Kaepernick has listened to the President of the United States take credit for his unemployment. He has seen others falsely claim that he has disappointed the white parents who raised him. He has heard people discredit him because he wore socks that depicted pigs in police hats and a T-shirt with Fidel Castro’s picture on it. (He has said the socks were only meant to represent “rogue cops” and that while he supports Castro’s investment in education, “I never said I support the oppressive things he [Castro] did.”)

There is one criticism Rosenberg found acceptable, hailing from the “reasonable, woke” left wing:

Nobody claims Kaepernick is perfect. Reasonable, woke people can be upset that he did not vote in the 2016 election...

Rosenberg concluded:

Someday, America may well be a better place because of Colin Kaepernick. This is hard to see now -- history is not meant to be analyzed in real time. But we are having conversations we need to have, and this should eventually lead to changes we need to make....

Greg Bishop and Ben Baskin examined Kaepernick’s liberal donation patterns in “The Kap Effect." The print subhead: "Yes, the QB took a stand by kneeling: But just as important: He pledged $1 Million to the issues that drove him to protest. A close examination of how Kaepernick has given that money away – and to whom – reveals a blue print for real social change.”

Some of the money went to worthy causes, though much of it went to “anti-police brutality” initiatives and “climate change awareness,” which seems a stretch, and the pro-abortion Center for Reproductive Rights, which has nothing to do with making black lives better. Oblivious Sports Illustrated signed off on every penny as the height of activist compassion.

Basketball legend-activist Kareem Abdul-Jabbar wrapped things up by criticizing America while praising Kaepernick:

I have never been prouder to be an American.

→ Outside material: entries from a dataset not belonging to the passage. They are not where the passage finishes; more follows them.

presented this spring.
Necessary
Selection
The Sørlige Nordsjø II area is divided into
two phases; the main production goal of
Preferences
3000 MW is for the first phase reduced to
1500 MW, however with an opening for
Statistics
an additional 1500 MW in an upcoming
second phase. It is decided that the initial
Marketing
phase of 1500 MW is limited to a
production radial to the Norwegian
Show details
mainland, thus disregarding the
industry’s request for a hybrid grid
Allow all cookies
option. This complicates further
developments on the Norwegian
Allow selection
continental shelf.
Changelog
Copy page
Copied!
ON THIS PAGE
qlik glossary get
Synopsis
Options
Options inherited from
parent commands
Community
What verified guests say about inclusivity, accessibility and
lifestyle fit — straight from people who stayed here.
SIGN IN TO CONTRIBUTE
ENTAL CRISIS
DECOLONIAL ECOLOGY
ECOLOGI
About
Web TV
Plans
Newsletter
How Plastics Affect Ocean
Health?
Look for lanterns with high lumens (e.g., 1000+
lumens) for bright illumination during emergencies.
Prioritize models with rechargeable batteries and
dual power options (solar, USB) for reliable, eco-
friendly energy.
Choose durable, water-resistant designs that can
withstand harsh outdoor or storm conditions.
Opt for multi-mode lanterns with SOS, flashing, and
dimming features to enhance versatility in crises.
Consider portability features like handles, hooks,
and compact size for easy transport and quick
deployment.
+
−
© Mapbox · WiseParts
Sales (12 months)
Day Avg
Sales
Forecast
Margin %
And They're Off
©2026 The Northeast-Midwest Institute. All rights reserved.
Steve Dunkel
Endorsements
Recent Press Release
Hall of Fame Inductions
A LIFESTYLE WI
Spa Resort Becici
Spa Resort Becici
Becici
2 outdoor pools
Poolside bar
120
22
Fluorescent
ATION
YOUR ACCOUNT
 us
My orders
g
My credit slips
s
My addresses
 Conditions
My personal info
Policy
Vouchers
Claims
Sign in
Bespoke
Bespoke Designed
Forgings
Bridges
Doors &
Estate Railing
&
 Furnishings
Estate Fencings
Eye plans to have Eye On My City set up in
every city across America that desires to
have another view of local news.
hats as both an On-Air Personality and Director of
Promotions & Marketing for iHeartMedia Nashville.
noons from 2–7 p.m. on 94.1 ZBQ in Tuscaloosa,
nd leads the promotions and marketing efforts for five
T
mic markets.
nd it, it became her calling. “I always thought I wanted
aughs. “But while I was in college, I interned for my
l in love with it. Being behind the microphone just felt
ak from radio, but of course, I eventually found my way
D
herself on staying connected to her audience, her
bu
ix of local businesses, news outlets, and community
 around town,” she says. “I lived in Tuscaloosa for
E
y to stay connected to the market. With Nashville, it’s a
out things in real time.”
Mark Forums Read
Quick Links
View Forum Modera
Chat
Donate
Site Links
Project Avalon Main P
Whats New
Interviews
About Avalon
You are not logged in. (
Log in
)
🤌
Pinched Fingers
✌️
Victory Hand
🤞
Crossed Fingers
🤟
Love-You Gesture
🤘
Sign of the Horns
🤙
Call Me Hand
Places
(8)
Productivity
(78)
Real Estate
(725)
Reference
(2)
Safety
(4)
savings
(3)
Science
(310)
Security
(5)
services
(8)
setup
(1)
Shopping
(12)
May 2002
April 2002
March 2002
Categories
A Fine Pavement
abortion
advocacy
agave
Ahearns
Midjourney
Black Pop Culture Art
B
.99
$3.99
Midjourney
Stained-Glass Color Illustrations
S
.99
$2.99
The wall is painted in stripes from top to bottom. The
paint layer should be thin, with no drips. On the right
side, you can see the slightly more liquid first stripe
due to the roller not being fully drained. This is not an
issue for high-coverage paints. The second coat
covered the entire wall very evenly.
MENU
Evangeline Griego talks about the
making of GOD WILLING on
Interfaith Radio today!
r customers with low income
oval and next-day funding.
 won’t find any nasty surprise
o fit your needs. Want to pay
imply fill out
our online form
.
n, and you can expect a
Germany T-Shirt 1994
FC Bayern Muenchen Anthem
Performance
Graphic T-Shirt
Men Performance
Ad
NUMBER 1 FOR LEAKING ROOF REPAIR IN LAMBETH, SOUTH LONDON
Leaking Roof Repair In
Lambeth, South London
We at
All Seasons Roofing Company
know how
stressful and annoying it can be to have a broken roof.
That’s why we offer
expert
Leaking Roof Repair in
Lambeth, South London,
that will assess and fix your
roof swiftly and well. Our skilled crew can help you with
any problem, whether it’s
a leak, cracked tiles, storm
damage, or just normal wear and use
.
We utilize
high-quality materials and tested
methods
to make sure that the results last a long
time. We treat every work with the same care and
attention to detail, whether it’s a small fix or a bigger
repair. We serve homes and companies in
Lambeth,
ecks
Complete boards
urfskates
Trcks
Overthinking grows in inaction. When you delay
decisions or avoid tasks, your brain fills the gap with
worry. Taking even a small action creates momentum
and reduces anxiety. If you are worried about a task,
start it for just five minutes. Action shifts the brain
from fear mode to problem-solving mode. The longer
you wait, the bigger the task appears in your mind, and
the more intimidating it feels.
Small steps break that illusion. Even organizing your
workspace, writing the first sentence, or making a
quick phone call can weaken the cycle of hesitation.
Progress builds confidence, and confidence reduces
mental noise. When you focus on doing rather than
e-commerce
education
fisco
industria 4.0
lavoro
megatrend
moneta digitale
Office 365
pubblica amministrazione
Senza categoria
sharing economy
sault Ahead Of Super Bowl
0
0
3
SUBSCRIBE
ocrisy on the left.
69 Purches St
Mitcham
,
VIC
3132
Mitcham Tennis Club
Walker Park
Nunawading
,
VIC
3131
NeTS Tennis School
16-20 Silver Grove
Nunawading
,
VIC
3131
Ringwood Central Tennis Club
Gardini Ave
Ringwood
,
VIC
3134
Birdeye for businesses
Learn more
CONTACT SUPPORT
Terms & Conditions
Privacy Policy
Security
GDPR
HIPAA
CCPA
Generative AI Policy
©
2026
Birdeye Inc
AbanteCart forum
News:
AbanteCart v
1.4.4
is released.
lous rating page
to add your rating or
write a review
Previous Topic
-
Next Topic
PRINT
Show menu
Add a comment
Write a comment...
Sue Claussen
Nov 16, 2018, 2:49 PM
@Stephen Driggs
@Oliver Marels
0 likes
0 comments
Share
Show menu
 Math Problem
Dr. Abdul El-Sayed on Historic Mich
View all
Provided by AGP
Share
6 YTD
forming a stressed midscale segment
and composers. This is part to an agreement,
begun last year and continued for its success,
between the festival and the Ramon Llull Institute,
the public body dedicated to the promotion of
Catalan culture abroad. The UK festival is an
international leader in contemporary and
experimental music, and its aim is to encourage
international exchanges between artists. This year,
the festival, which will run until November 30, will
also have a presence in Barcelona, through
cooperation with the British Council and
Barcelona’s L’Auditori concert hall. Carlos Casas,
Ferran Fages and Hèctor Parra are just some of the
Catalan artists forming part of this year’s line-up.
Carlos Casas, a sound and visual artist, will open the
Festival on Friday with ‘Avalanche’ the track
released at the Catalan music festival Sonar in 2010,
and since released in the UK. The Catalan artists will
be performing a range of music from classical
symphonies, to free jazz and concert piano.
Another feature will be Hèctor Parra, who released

That might seem like a strange confession in these dark times, when there is so much divisiveness in the country. Every day we are faced with cringe-worthy behavior by our country’s leaders: sexual harassment, enabling hate groups by publicly echoing their messages, the enactment of policies that curtail the constitutionally guaranteed civil rights of the nonrich. We who love our country are often left embarrassed, enraged and exhausted. It’s as if some jokester slapped a going out of business sign on our country’s back and scribbled underneath: everything (we stand for) must go.